Wir können also nicht benennen, was „deutsche Leitkultur“ ist, aber wir sträuben uns „bis zur letzten Patrone“ gegen Zuwanderung „aus fremden Kulturkreisen“ (der CSU-Vorsitzende Horst Seehofer), wir erklären Multikulti für „gescheitert, absolut gescheitert!“ (die Bundeskanzlerin Angela Merkel) und wir halten Arabern und Türken eine verminderte Intelligenz und Integrationsbereitschaft vor (der SPD-Politiker Thilo Sarrazin). Wir fordern und fordern und fordern. Wenn beim Stichwort Integration allerdings permanent von Forderungen gesprochen wird, dann dürfen auch alle am Wunschtisch Platz nehmen. In einer Demokratie macht man das so. Trotzdem wundern sich manche oder echauffieren sich gar darüber, dass angeblich die „Migranten“ dauernd Forderungen stellten.

Wir brauchen gemeinsame Werte, mit denen wir uns alle identifizieren können. Darüber müssen wir in der Öffentlichkeit diskutieren – und zwar ohne Tabus. Eine vernünftige und nachvollziehbare Forderung wäre beispielsweise: Alle Bürger dieses Landes sollten sich zum Grundgesetz bekennen und Deutsch sprechen können. Leider reicht dies vielen Zeitgenossen nicht aus, wie man sieht. Schade, dass unsere Verfassung denjenigen so wenig wert ist.

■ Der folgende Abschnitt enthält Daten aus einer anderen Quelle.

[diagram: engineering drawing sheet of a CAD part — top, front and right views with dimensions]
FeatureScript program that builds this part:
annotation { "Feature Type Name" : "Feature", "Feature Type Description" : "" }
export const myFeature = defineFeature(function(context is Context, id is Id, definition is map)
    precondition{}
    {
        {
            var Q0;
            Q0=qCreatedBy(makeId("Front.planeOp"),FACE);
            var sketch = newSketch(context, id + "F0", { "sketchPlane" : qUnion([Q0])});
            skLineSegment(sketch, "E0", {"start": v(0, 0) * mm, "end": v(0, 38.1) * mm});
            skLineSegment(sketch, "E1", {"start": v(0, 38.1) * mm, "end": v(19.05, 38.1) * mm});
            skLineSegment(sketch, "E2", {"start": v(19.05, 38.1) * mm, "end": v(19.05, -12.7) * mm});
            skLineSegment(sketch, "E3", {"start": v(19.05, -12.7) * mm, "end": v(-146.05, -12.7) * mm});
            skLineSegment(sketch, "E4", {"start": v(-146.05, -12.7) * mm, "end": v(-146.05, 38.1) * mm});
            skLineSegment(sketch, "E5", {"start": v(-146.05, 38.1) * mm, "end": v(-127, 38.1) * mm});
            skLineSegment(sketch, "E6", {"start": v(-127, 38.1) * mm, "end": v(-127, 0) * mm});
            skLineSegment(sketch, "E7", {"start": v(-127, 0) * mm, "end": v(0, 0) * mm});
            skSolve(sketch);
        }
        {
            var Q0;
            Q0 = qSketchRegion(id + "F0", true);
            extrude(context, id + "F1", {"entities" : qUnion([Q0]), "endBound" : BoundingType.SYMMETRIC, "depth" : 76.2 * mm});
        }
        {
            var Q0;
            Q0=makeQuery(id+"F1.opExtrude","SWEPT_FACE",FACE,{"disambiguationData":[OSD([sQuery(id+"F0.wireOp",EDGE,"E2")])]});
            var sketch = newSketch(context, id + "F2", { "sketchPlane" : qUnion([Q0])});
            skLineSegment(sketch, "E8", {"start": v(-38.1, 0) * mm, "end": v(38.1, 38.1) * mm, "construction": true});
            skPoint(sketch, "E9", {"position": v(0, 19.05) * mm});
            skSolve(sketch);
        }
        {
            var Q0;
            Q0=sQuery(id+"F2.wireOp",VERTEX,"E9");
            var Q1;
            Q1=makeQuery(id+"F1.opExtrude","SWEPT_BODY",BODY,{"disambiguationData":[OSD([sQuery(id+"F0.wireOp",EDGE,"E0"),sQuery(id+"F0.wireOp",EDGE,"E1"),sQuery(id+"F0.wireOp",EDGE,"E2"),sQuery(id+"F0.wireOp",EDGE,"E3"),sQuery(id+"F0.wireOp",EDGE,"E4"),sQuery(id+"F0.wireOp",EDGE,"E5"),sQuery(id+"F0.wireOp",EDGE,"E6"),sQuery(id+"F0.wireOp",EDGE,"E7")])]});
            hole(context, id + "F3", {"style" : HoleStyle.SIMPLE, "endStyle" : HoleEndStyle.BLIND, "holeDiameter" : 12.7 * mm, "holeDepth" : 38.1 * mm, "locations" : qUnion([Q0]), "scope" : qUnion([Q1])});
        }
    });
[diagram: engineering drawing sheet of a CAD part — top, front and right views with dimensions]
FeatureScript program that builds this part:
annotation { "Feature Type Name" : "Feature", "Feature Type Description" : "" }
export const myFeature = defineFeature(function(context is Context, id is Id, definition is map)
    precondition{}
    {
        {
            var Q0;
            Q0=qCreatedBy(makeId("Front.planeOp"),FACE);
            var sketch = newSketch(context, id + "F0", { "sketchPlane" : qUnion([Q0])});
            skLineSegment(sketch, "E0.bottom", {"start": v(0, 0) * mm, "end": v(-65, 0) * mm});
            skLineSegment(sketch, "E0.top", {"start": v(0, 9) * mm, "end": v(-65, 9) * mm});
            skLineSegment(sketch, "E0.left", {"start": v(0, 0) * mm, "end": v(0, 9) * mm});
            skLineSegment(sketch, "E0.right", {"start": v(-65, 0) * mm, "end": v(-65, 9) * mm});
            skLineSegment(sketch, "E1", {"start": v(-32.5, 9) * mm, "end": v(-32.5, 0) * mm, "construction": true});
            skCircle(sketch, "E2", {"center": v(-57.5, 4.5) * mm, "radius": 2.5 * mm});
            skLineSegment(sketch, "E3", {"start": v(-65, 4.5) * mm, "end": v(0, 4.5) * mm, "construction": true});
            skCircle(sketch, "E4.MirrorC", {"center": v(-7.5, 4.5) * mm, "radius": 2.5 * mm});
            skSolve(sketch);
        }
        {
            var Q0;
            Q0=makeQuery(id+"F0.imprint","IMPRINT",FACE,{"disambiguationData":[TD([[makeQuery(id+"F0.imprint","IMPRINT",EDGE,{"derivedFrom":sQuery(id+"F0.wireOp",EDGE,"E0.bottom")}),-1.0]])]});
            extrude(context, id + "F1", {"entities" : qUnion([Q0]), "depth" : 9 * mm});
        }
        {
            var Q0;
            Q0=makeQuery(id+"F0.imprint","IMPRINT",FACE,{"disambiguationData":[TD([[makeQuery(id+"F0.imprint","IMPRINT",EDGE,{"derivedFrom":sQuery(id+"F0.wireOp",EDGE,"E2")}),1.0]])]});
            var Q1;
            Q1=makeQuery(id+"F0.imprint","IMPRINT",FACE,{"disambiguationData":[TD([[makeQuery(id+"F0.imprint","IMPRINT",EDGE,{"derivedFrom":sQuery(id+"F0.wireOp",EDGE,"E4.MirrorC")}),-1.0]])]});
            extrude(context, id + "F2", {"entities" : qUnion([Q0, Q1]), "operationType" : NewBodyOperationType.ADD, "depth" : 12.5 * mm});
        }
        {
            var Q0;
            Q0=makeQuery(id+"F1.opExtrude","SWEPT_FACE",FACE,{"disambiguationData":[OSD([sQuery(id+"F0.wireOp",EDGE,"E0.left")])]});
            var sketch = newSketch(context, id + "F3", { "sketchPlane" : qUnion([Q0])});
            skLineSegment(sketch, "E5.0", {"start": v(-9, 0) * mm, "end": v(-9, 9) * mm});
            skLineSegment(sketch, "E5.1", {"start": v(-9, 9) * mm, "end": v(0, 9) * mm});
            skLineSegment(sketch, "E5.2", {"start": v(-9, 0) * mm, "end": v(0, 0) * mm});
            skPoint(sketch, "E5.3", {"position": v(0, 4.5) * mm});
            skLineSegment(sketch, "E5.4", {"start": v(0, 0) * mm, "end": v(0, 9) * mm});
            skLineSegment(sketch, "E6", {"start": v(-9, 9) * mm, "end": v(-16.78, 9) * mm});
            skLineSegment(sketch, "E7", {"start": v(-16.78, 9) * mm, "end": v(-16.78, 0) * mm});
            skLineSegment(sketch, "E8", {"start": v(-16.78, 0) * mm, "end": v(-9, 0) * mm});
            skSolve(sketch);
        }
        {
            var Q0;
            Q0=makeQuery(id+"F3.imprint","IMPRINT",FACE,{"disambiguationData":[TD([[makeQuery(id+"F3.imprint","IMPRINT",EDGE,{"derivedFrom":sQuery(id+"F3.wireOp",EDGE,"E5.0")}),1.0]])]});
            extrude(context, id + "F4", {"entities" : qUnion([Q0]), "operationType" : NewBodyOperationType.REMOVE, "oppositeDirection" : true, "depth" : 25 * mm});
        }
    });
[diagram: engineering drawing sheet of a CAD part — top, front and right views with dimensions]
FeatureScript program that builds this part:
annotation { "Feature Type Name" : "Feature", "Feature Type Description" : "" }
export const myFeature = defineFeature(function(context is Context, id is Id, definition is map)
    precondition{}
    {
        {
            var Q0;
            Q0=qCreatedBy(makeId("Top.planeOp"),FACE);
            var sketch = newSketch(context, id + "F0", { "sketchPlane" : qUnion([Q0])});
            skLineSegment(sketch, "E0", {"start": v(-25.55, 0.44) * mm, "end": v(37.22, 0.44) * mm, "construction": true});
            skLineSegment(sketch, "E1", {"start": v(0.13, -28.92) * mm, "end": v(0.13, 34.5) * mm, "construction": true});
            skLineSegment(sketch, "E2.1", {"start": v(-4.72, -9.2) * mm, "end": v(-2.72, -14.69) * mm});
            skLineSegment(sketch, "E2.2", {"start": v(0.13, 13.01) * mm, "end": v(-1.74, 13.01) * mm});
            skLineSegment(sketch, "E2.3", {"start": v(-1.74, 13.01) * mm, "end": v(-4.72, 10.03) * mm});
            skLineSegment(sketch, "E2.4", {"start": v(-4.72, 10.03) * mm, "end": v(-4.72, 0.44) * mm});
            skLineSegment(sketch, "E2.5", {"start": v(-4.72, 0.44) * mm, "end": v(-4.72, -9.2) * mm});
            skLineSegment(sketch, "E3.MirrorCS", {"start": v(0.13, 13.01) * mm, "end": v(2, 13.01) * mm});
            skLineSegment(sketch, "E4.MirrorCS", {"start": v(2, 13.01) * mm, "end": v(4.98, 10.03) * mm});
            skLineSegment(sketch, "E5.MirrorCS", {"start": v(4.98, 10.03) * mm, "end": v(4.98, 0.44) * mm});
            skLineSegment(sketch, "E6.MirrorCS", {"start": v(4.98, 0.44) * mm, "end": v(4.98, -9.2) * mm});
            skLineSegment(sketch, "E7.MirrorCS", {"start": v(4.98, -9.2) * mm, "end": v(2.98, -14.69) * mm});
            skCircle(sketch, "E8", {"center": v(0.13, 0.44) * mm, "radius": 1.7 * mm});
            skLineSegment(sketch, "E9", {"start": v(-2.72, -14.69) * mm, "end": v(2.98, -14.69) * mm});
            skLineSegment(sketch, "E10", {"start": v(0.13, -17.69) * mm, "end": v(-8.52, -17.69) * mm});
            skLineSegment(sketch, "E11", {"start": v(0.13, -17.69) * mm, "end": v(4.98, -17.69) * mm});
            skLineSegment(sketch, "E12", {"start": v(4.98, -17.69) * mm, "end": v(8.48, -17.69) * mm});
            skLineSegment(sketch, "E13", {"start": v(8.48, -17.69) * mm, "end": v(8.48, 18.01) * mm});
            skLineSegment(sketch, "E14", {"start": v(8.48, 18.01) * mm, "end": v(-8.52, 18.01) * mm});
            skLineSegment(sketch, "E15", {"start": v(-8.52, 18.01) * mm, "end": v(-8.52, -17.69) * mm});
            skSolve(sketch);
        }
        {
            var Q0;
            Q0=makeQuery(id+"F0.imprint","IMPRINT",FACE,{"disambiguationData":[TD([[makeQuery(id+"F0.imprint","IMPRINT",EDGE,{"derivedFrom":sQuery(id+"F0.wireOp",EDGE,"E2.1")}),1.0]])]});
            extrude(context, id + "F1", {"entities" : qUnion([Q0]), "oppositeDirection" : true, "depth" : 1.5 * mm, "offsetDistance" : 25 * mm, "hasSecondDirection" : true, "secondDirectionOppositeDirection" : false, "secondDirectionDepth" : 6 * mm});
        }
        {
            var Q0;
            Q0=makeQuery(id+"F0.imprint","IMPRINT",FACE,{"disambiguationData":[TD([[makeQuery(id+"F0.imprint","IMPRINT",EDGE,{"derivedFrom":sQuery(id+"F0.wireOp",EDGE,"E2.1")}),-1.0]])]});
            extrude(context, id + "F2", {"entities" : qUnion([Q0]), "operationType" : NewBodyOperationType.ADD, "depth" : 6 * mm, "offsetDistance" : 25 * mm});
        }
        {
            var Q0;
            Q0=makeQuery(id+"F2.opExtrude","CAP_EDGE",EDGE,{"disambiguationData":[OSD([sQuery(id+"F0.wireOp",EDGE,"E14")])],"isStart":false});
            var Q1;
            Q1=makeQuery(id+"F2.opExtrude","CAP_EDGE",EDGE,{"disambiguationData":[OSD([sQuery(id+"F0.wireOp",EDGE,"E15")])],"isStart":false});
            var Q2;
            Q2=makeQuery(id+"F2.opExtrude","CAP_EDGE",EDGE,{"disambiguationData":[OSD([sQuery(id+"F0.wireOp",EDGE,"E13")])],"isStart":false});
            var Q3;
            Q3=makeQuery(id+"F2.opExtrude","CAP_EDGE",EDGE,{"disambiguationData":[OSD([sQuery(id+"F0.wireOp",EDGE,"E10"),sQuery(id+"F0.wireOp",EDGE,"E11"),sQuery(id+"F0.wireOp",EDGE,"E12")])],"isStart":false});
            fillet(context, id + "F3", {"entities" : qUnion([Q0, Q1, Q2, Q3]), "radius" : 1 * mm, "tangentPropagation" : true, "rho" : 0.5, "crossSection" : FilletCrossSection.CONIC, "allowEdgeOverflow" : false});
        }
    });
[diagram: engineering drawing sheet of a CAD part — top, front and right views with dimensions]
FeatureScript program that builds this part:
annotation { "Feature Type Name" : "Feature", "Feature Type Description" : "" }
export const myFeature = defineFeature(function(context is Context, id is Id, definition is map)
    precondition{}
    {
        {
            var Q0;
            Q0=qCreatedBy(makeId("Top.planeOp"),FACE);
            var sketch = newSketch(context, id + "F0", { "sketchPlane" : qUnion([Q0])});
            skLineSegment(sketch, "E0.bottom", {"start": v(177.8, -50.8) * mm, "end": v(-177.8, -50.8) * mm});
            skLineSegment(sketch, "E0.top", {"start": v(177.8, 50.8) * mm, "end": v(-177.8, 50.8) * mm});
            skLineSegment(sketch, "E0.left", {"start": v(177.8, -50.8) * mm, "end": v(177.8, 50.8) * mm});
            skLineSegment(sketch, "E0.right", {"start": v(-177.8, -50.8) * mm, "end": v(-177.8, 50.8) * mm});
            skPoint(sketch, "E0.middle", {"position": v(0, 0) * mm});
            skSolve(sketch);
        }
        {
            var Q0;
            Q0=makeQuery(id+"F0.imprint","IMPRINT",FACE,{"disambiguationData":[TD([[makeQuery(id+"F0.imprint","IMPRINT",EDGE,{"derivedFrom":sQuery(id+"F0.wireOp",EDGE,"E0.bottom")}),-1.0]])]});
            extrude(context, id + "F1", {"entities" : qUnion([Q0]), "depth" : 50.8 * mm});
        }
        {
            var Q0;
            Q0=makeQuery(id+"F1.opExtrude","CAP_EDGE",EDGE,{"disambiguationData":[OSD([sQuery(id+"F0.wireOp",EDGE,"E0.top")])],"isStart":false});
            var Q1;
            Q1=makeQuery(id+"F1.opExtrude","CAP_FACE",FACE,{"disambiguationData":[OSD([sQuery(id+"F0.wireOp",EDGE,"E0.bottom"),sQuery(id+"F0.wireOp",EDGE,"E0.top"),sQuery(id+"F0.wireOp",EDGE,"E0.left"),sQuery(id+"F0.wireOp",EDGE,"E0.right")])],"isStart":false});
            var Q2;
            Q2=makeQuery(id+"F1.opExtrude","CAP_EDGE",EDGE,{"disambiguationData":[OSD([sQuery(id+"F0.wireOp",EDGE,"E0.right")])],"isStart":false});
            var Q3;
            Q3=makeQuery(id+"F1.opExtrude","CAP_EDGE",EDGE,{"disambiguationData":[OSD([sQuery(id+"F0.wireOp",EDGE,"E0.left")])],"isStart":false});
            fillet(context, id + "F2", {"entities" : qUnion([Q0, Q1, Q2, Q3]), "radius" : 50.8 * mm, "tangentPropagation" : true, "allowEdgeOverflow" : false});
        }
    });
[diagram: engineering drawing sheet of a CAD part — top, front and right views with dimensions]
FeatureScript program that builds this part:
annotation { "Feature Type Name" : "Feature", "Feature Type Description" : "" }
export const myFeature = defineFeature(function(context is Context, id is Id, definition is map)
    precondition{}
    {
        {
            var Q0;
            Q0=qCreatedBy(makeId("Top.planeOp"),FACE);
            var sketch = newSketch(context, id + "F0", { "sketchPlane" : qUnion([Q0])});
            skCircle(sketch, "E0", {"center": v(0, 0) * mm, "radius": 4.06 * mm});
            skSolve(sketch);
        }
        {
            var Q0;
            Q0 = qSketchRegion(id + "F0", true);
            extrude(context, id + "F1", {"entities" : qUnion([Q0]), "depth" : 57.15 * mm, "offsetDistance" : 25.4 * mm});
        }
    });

Im Deutschland des 21. Jahrhunderts ist es jedenfalls nicht mehr damit getan, seit Generationen hier geboren zu sein, um als Teil der Gesellschaft akzeptiert zu werden. Ich weiß auch nicht, was die „deutsche Leitkultur“ ist. Ich weiß lediglich, man kann auch deutsch sein, wenn man schwarze Haare hat und sogar wenn man Muslimin ist. Dass der Islam samt seinen Anhängern zur Realität dieses Landes gehört, bestreiten heute nur noch Menschen, die sich ihrerseits nicht in unsere Gesellschaft integriert haben.

Der Deutsche ist tot. Lang lebe der Deutsche.